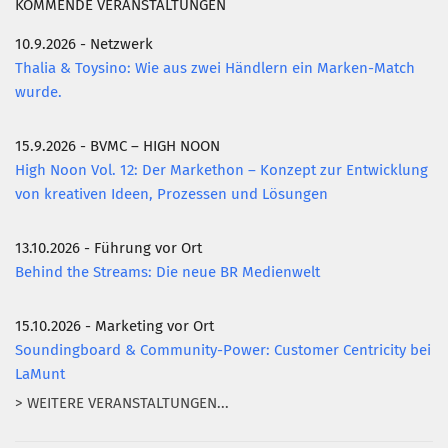
KOMMENDE VERANSTALTUNGEN
10.9.2026 - Netzwerk
Thalia & Toysino: Wie aus zwei Händlern ein Marken-Match
wurde.
15.9.2026 - BVMC – HIGH NOON
High Noon Vol. 12: Der Markethon – Konzept zur Entwicklung
von kreativen Ideen, Prozessen und Lösungen
13.10.2026 - Führung vor Ort
Behind the Streams: Die neue BR Medienwelt
15.10.2026 - Marketing vor Ort
Soundingboard & Community-Power: Customer Centricity bei
LaMunt
> WEITERE VERANSTALTUNGEN...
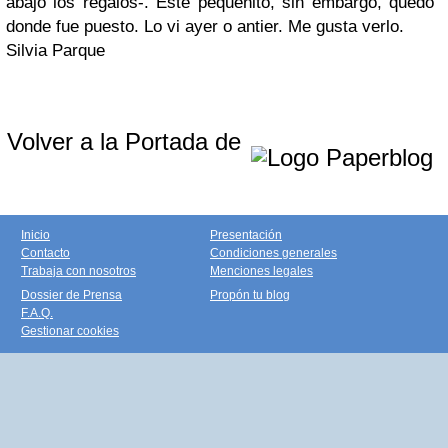
abajo los regalos-. Este pequeñito, sin embargo, quedó
donde fue puesto. Lo vi ayer o antier. Me gusta verlo.
Silvia Parque
Volver a la Portada de
Inicio
Presentación
Contacto
Condiciones generales
Trabaja con nosotros
Menciones legales
Dossier de Prensa
Propón tu blog
F.A.Q.
Gestionar cookies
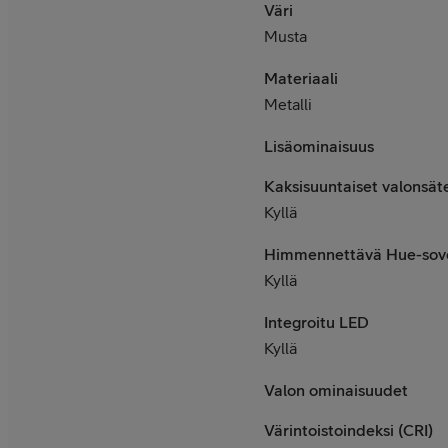
Väri
Musta
Materiaali
Metalli
Lisäominaisuus
Kaksisuuntaiset valonsät
Kyllä
Himmennettävä Hue-sovell
Kyllä
Integroitu LED
Kyllä
Valon ominaisuudet
Värintoistoindeksi (CRI)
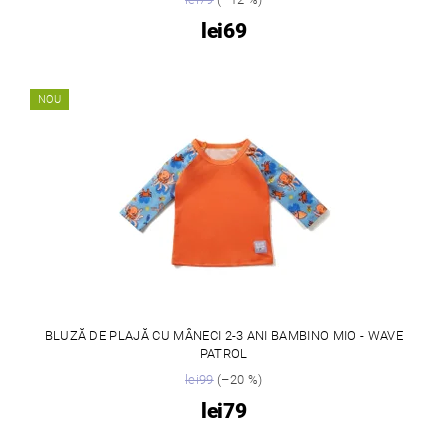
lei69
NOU
BLUZĂ DE PLAJĂ CU MÂNECI 2-3 ANI BAMBINO MIO - WAVE
PATROL
lei99
(–20 %)
lei79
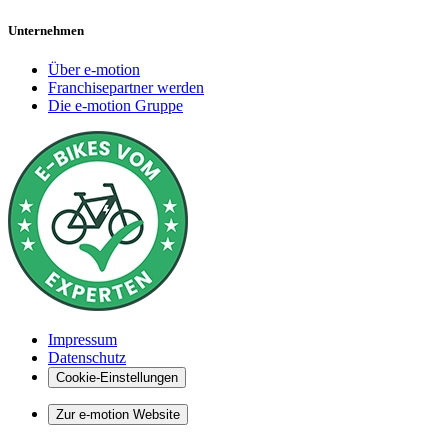
Unternehmen
Über e-motion
Franchisepartner werden
Die e-motion Gruppe
Impressum
Datenschutz
Cookie-Einstellungen
Zur e-motion Website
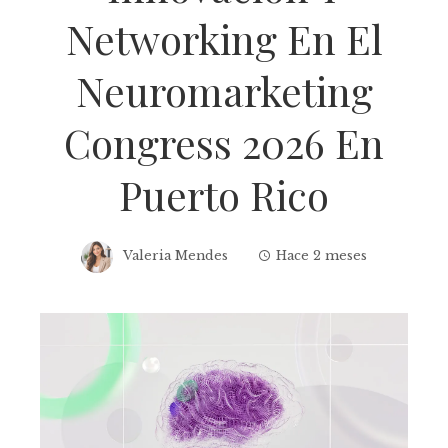
Networking En El
Neuromarketing
Congress 2026 En
Puerto Rico
Valeria Mendes
Hace 2 meses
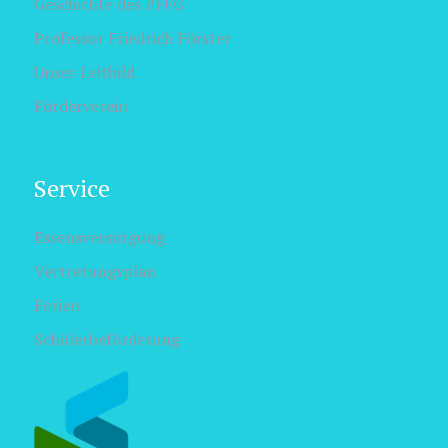
Geschichte des PFFG
Professor Friedrich Förster
Unser Leitbild
Förderverein
Service
Essensversorgung
Vertretungsplan
Ferien
Schülerbeförderung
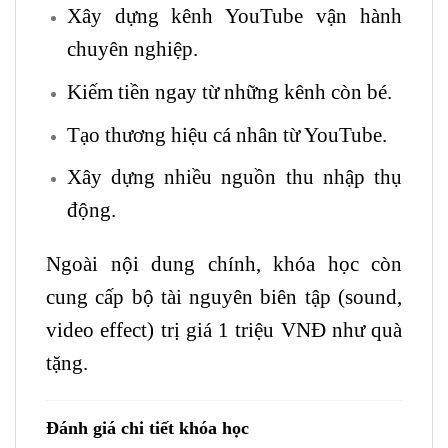
Xây dựng kênh YouTube vận hành
chuyên nghiệp.
Kiếm tiền ngay từ những kênh còn bé.
Tạo thương hiệu cá nhân từ YouTube.
Xây dựng nhiều nguồn thu nhập thụ
động.
Ngoài nội dung chính, khóa học còn
cung cấp bộ tài nguyên biên tập (sound,
video effect) trị giá 1 triệu VNĐ như quà
tặng.
Đánh giá chi tiết khóa học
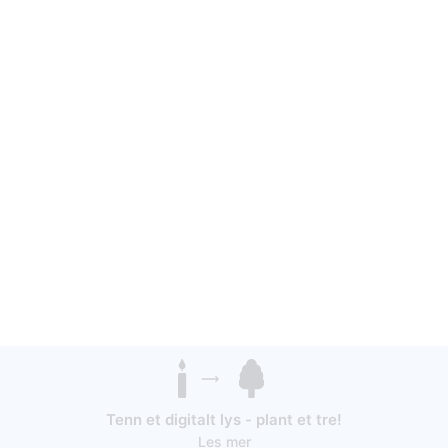
Tenn et digitalt lys - plant et tre!
Les mer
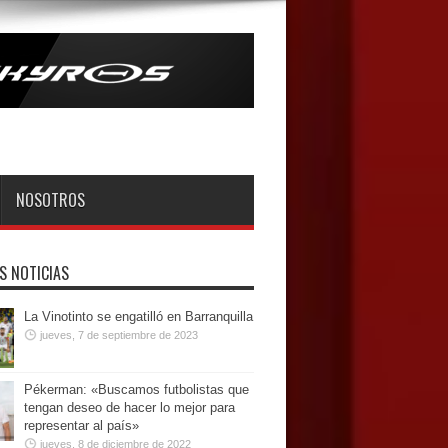
NOSOTROS
S NOTICIAS
La Vinotinto se engatilló en Barranquilla
jueves, 7 de septiembre de 2023
Pékerman: «Buscamos futbolistas que
tengan deseo de hacer lo mejor para
representar al país»
jueves, 8 de diciembre de 2022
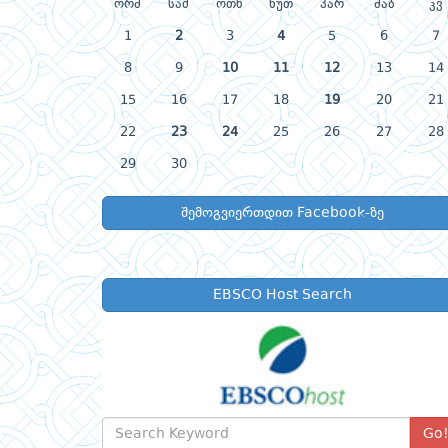
ორშ
სამ
ოთხ
ხუთ
პარ
შაბ
კვ
1
2
3
4
5
6
7
8
9
10
11
12
13
14
15
16
17
18
19
20
21
22
23
24
25
26
27
28
29
30
შემოგვიერთდით Facebook-ზე
EBSCO Host Search
Go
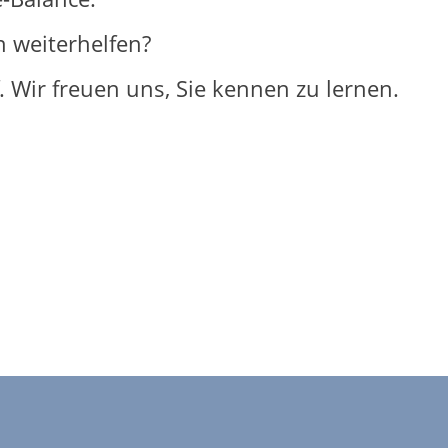
n weiterhelfen?
 Wir freuen uns, Sie kennen zu lernen.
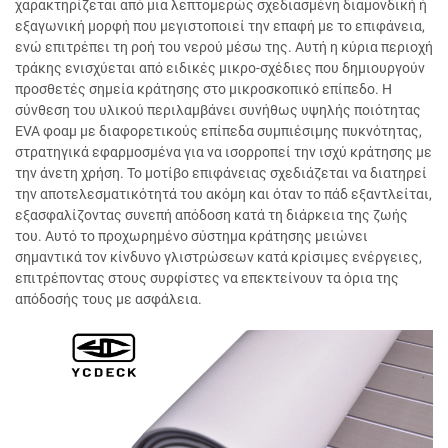
χαρακτηρίζεται από μια λεπτομερώς σχεδιασμένη διαμονδική ή
εξαγωνική μορφή που μεγιστοποιεί την επαφή με το επιφάνεια,
ενώ επιτρέπει τη ροή του νερού μέσω της. Αυτή η κύρια περιοχή
τράκης ενισχύεται από ειδικές μικρο-σχέδιες που δημιουργούν
προσθετές σημεία κράτησης στο μικροσκοπικό επίπεδο. Η
σύνθεση του υλικού περιλαμβάνει συνήθως υψηλής ποιότητας
EVA φοαμ με διαφορετικούς επίπεδα συμπιέσιμης πυκνότητας,
στρατηγικά εφαρμοσμένα για να ισορροπεί την ισχύ κράτησης με
την άνετη χρήση. Το μοτίβο επιφάνειας σχεδιάζεται να διατηρεί
την αποτελεσματικότητά του ακόμη και όταν το πάδ εξαντλείται,
εξασφαλίζοντας συνεπή απόδοση κατά τη διάρκεια της ζωής
του. Αυτό το προχωρημένο σύστημα κράτησης μειώνει
σημαντικά τον κίνδυνο γλιστρώσεων κατά κρίσιμες ενέργειες,
επιτρέποντας στους συρφίστες να επεκτείνουν τα όρια της
απόδοσής τους με ασφάλεια.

What you have to do: Return the text of the records word for word from their beginning through the line containing "von kreativen Ideen, Prozessen und Lösungen", with that line included. Leave the pictures out.

Exercise output:
KOMMENDE VERANSTALTUNGEN
10.9.2026 - Netzwerk
Thalia & Toysino: Wie aus zwei Händlern ein Marken-Match
wurde.
15.9.2026 - BVMC – HIGH NOON
High Noon Vol. 12: Der Markethon – Konzept zur Entwicklung
von kreativen Ideen, Prozessen und Lösungen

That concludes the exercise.